ARS developed a new organic antimicrobial wash for fresh produce.

New Antimicrobial Wash Reduces Health Risks in Produce.” ARS and a commercial partner developed a new organic antimicrobial wash for fresh produce.

Sometimes it takes time to find a winning formula. That’s how it was with First Step+ 10, according to Joshua Gurtler, an Agricultural Research Service scientist at the Eastern Regional Research Center, in Wyndmoor, Pennsylvania.

Gurtler and his collaborators at NatureSeal, Inc., tested hundreds of antimicrobial formulations, in a series of carefully designed laboratory experiments, before they found the right combination of lactic acid, fruit acids, and hydrogen peroxide for a wash that reduces the risk of food-borne pathogens contaminating fresh produce in food processing operations.

“It’s an exacting process, finding the right organic compounds and formulating them into a solution that will perform effectively,” says Gurtler.

Escherichia coli, Listeria, Salmonella and other food-borne pathogens sicken approximately 48 million people each year, or about 1 in 6 Americans. Food-borne pathogens caused an estimated 4,200 hospitalizations and 80 deaths in 2013, according to the U.S. Centers for Disease Control and Prevention. A recent U.S. outbreak associated with cucumbers sickened over 765 people in 36 states and killed 4.

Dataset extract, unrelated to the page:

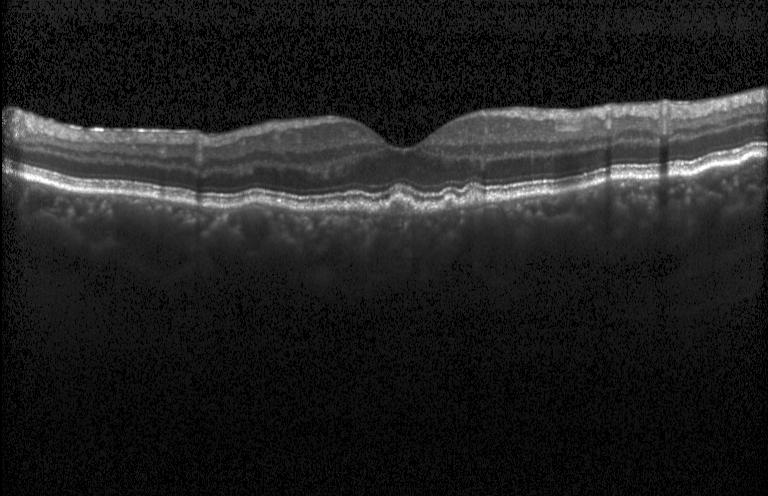
Centered on the fovea; optical coherence tomography B-scan; acquired on a Heidelberg Spectralis.
Dx: drusen.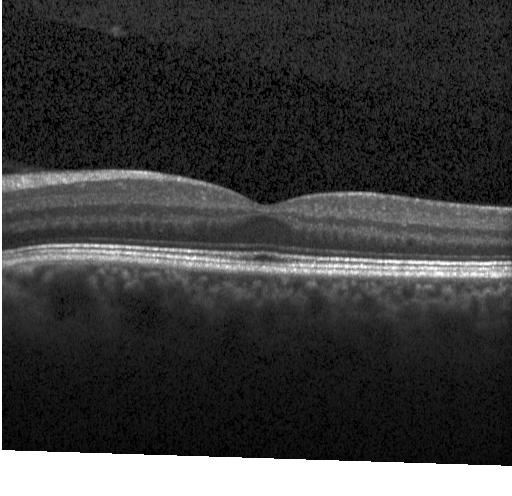

Optical coherence tomography scan.
Impression: neither CNV, DME, nor drusen.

First Step+ 10 is designed to reduce those numbers and is expected to be used in flumes and rinse tanks to wash fresh produce. Several NatureSeal constituent processors have already expressed an interest in using it, Gurtler says.

Along with recently securing approval from the U.S. Food and Drug Administration (FDA), Gurtler and NatureSeal have filed a patent application and presented findings at scientific meetings. NatureSeal, based in Westport, Connecticut, already markets an anti-browning wash developed by another ARS team in the 1990s for sliced apples and 18 other types of produce.

To save water, some food processors reuse wash water, a practice that can contaminate produce in subsequent washes. “Our number-one concern in commercial operations is cross-contamination from the wash water and pathogen levels,” Gurtler says.

To test the winning formula, Gurtler inoculated fresh-cut apples, baby spinach, cantaloupe rind, and cherry tomatoes with highly resistant outbreak strains of E. coli, Listeria, and Salmonella. He soaked them in the wash and then measured pathogen levels in the wash water and on the produce. The antimicrobial wash reduced pathogen levels on the produce up to 99.99 percent.It also rid the wash water of 100 percent of the pathogens, making it safer to reuse.

The wash can be shipped in concentrated form. Specific concentrations and treatment time used in a wash cycle will depend on the produce being treated and other factors, Gurtler says. But it will cut back on water waste because processors won’t have to replace water in their tanks as often.

The wash ingredients are all classified as Generally Recognized as Safe by the FDA. The wash has also been approved for use in Canada; is USDA listed for organic use; is biodegradable; can be used with flume tanks and other industrial food processing equipment; and does not affect the taste, texture, smell, or appearance of produce.

The antimicrobial wash is one of two recently developed by ARS scientists. The other wash (AgResearch, September 2015) has different ingredients and is intended to minimize the risk of harmful bacteria in fresh-cut produce.—By Dennis O’Brien, Agricultural Research Service Information Staff.